Staff turnover at TRINITY HOMES is high. At 60%, the facility is 14 percentage points above the North Dakota average of 46%. High turnover means new staff may not know residents' individual needs, medications, or preferences. It can also be disorienting for residents, especially those with dementia who rely on familiar faces. Families should ask: What is causing the turnover? What retention programs are in place? How do you ensure care continuity during staff transitions?

Was Trinity Homes Ever Fined?

TRINITY HOMES has been fined $65,253 across 2 penalty actions. This is above the North Dakota average of $33,731. Fines in this range indicate compliance issues significant enough for CMS to impose meaningful financial consequences. Common causes include delayed correction of deficiencies, repeat violations, or care failures affecting resident safety. Families should ask facility leadership what changes have been made since these penalties.
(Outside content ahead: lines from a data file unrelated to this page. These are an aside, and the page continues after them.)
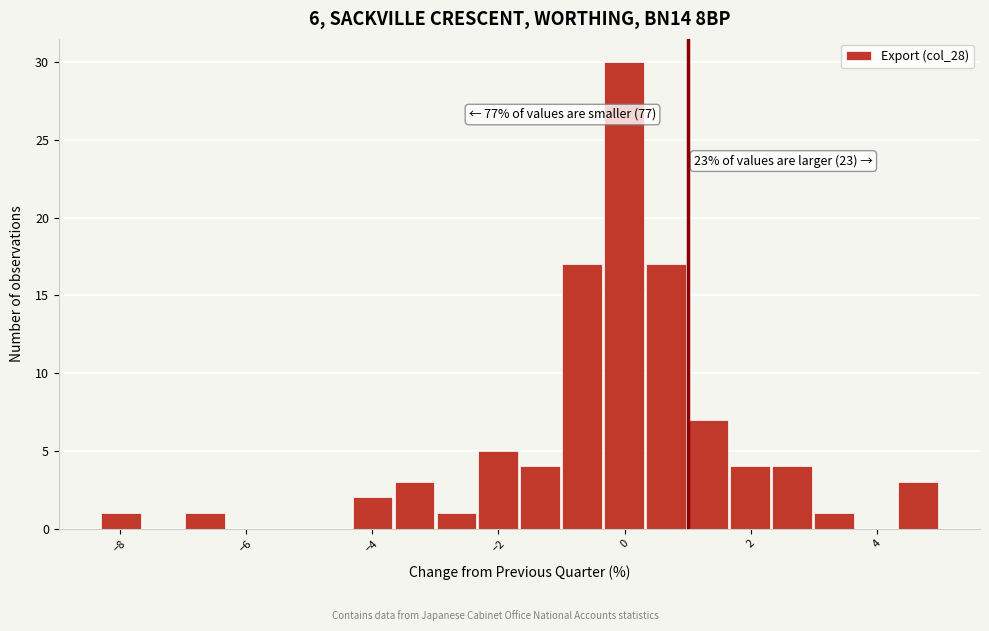

Around what value on the x-axis is the tallest bar? Give the approximate position of its centre, as read against the axis.

0.0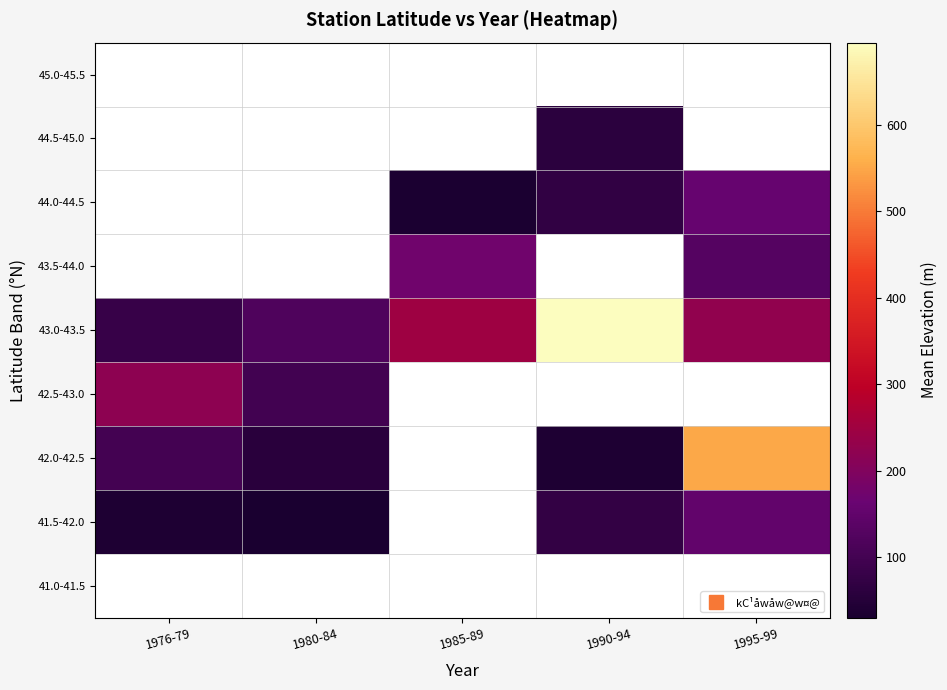

What is the sum of all 43.0-43.5 values?

1369.5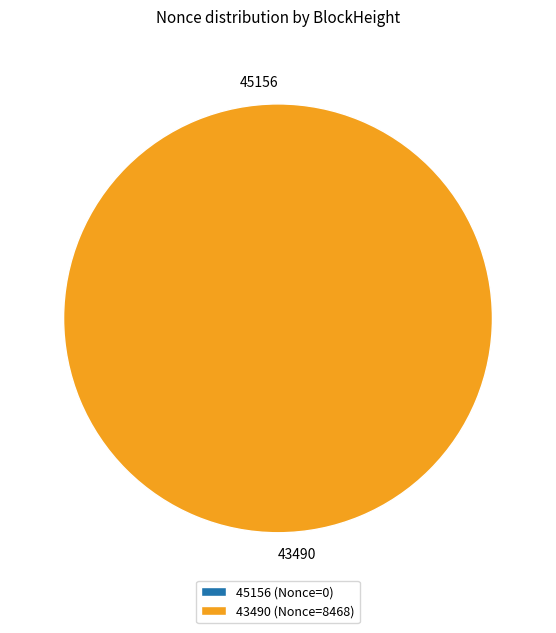

Is it true that 45156 is 0% of the pie?

True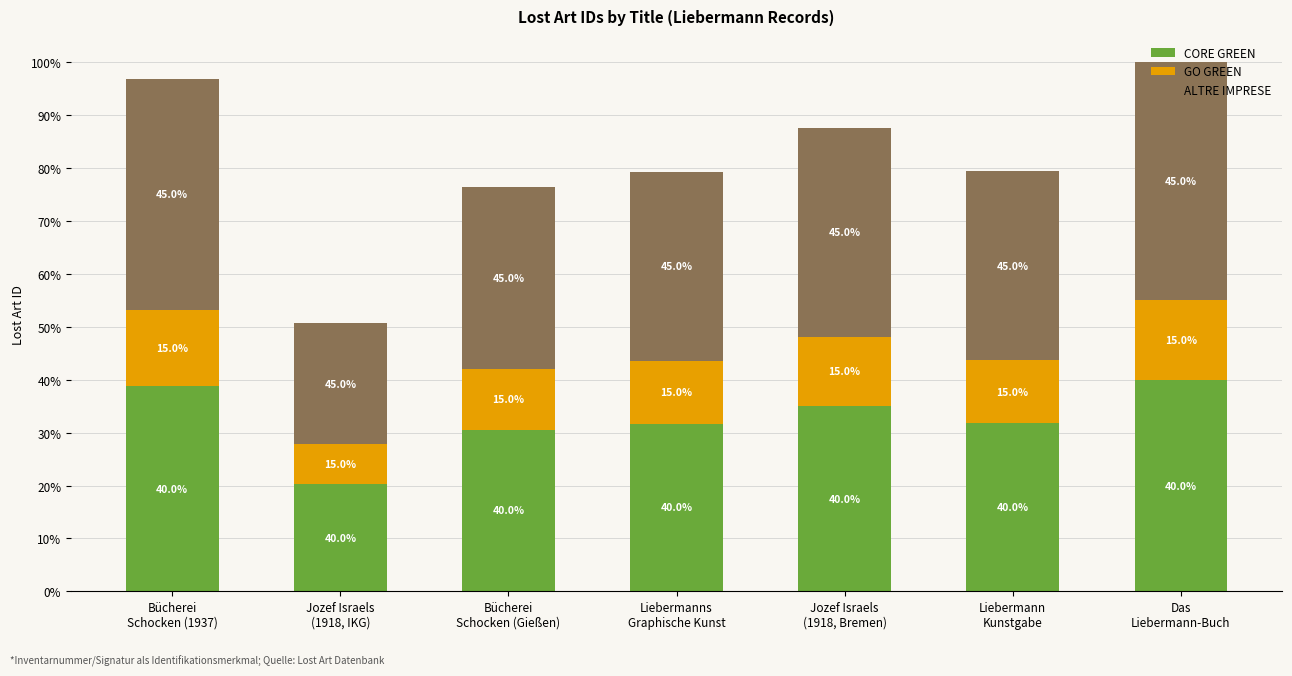

Does the chart contain stacked bars?

Yes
Is Trinity Homes on Any Federal Watch List?

TRINITY HOMES is not on any federal watch list. The most significant is the Special Focus Facility (SFF) program, which identifies the bottom 1% of nursing homes nationally based on persistent, serious quality problems. Not being on this list means the facility has avoided the pattern of deficiencies that triggers enhanced federal oversight. This is a positive indicator, though families should still review the facility's inspection history directly.